# [Data entries]
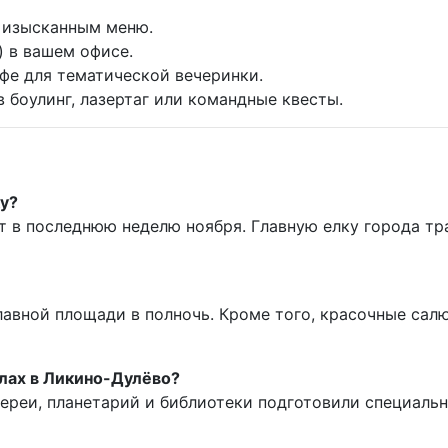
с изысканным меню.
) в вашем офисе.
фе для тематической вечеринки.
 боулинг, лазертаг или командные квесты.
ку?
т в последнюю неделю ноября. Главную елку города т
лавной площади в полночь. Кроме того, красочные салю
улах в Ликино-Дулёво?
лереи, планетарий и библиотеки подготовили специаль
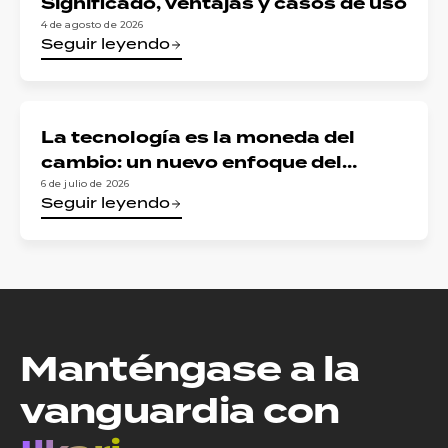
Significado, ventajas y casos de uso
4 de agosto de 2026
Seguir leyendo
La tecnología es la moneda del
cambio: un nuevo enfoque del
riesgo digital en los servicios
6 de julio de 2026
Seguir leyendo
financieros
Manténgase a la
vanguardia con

# [What you are asked to do]
Rewrite the text of the records above with "Seguir leyendo" changed to "Leer más" everywhere it occurs, keeping every other line the same and leaving out the pictures.

# [The answer]
с изысканным меню.
) в вашем офисе.
фе для тематической вечеринки.
 боулинг, лазертаг или командные квесты.
ку?
т в последнюю неделю ноября. Главную елку города т
лавной площади в полночь. Кроме того, красочные салю
улах в Ликино-Дулёво?
лереи, планетарий и библиотеки подготовили специаль
Significado, ventajas y casos de uso
4 de agosto de 2026
Leer más
La tecnología es la moneda del
cambio: un nuevo enfoque del
riesgo digital en los servicios
6 de julio de 2026
Leer más
financieros
Manténgase a la
vanguardia con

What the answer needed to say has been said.